◆ What you are asked to do ◆
Print out the data below in full and exactly, skipping the pictures.

Change detection data
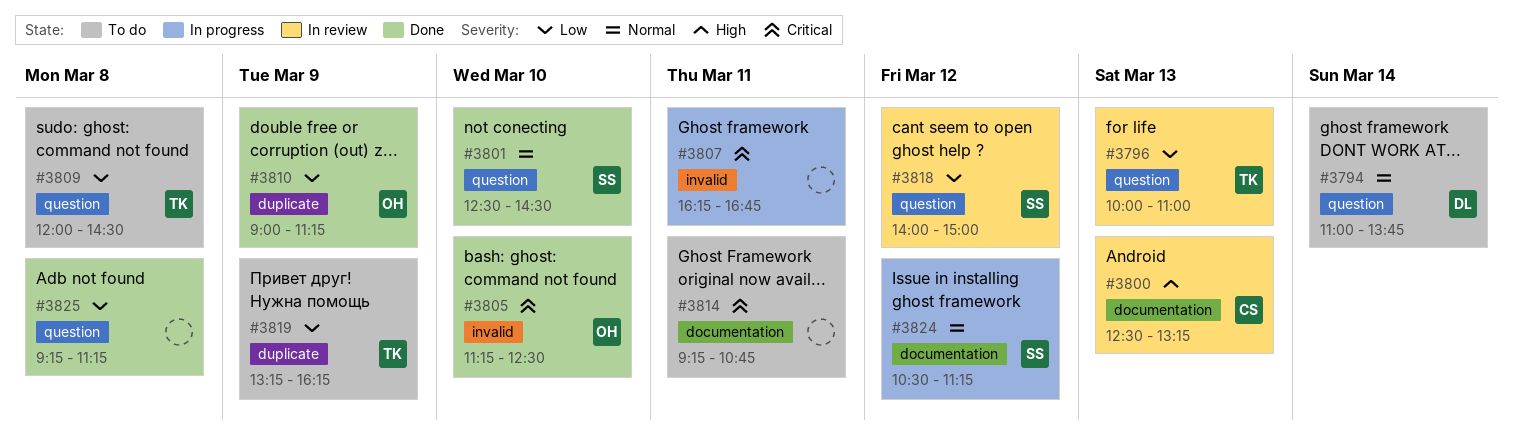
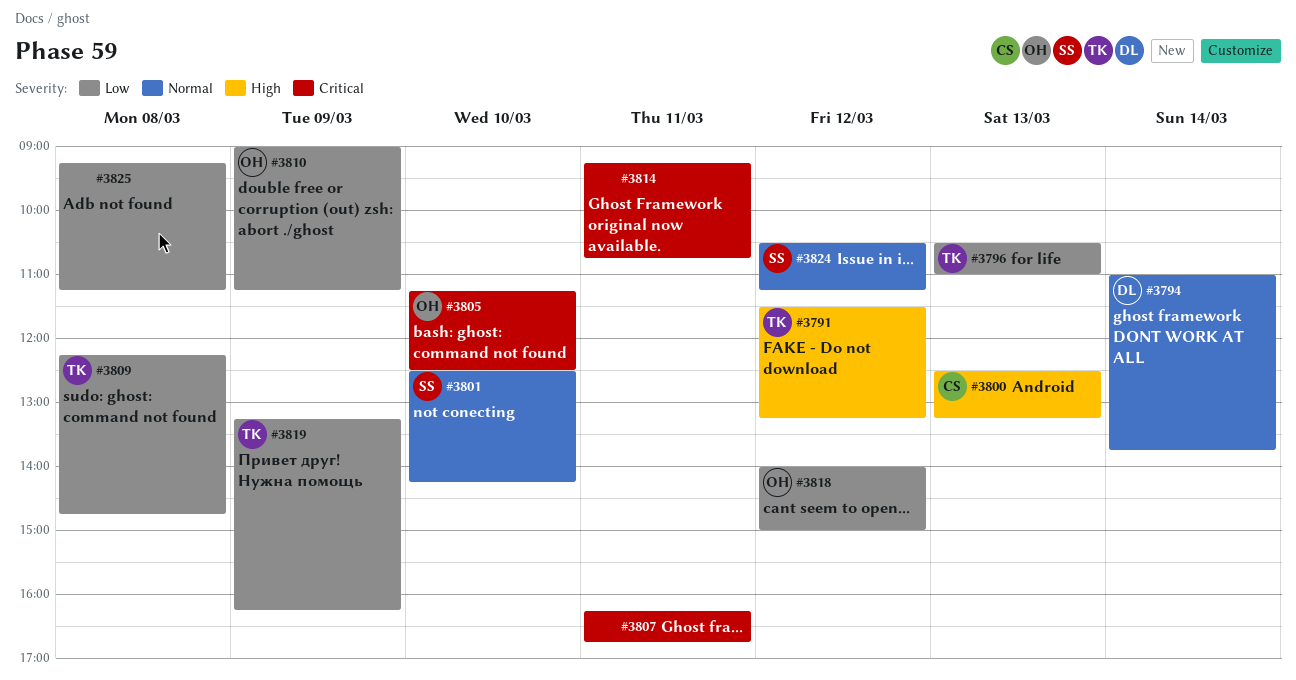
#3791: none -> present
#3796, begins: 10:00 -> 10:30
#3801, ends: 14:30 -> 14:15
#3809, begins: 12:00 -> 12:15
#3809, ends: 14:30 -> 14:45
#3818, owner: SS -> OH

◆ Output for this exercise ◆
#3791: none -> present
#3796, begins: 10:00 -> 10:30
#3801, ends: 14:30 -> 14:15
#3809, begins: 12:00 -> 12:15
#3809, ends: 14:30 -> 14:45
#3818, owner: SS -> OH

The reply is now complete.